Mellette wanted to capture the memories of patients in hospice care, but she says time was unfortunately not on her side. For her senior project, however, she worked with classmate Priya Vyas to document some of their volunteering experiences on tape. They led an initiative to visit area nursing homes and film residents talking about their lives; when completed, the interview DVDs were given to the subjects and their families. In one instance, a family received the DVD interview the day their relative died.

Her favorite interview was with a man in his 90s who fought in World War II. He said the hardest day of his life was the day he lost his mother, and became choked up; Margot was touched. They compiled the interviews and footage into a presentation to present at a meeting of the Hospice House Board of Directors.

“It is really extraordinary, what they’ve done,” Christin says. “I overheard one of the members say the interviews looked like you could have seen them on '60 Minutes.’ When the presentation was over, the word I heard the most was ‘wow.’”

But Christin says that’s the impression Mellette leaves. “She’s very mature…she’s a natural leader,” she says. “Her ability to articulate her experience and what she learned from these people is just amazingly impressive.”

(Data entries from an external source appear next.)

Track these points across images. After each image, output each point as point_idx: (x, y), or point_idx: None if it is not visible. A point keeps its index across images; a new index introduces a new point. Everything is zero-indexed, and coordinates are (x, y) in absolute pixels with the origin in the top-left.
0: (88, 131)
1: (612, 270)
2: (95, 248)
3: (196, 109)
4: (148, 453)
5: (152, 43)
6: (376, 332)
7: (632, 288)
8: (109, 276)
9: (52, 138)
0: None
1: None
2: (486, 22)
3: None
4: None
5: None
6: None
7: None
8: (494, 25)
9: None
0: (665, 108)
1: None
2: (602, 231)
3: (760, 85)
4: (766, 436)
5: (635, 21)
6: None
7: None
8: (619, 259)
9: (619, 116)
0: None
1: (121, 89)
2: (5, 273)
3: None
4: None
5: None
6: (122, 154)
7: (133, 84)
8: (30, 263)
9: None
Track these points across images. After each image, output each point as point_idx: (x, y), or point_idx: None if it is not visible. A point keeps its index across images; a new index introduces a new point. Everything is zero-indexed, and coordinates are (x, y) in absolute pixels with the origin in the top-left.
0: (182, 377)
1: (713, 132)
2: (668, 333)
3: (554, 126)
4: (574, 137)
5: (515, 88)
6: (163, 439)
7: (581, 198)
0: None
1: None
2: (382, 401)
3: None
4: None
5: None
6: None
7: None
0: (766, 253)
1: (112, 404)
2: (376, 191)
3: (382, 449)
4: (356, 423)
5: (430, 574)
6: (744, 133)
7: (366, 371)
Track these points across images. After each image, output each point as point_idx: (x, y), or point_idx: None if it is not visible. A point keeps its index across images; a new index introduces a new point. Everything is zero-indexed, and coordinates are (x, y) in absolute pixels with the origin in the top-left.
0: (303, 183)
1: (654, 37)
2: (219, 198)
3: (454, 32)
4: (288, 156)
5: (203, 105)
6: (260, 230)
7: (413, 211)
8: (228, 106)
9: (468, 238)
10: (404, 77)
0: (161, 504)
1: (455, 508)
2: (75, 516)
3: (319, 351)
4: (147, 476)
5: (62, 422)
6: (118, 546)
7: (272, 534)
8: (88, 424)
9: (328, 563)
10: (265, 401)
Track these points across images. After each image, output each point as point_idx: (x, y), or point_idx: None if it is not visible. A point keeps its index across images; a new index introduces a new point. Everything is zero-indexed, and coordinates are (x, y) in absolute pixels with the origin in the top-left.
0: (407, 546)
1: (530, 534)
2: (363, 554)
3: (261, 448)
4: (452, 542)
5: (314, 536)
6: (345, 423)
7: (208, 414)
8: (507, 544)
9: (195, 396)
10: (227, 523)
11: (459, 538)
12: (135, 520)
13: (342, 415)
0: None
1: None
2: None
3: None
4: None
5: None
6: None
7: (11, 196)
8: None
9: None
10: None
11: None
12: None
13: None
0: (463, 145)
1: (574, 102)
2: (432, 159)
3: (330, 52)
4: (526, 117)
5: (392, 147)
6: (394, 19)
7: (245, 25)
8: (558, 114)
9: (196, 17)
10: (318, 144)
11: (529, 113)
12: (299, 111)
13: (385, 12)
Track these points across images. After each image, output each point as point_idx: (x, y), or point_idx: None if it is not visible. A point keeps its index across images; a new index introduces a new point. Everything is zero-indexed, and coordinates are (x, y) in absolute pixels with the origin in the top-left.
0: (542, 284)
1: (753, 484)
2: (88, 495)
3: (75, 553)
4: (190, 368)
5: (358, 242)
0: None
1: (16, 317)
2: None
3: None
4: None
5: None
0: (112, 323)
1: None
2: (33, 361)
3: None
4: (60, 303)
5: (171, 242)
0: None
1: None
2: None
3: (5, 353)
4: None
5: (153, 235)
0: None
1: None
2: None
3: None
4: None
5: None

Mellette isn’t sure what she’ll study when she gets to Yale, but is interested in medicine and linguistics. She’s excited to go to the Ivy League school, and just a little scared. At HRA, she performed in musicals, was active in choir and served as head of the honor council. “I’ll be a very small fish in a big pond,” she says. “But it will be a good and humbling experience.”

She plans to stop in at the Hospice House during visits home, but is currently training a high school sophomore to take the reins after she leaves. “I know I’ll keep volunteering until I leave and I’ll keep checking up on my successor to check into things,” she says. “I know it will go on…so many people want to see it succeed.”

Christin, who wrote recommendations for Mellette, says the staff will miss her, but expects to see her come back over the years. “I think this is a place that has become very near and dear to Margot,” she says.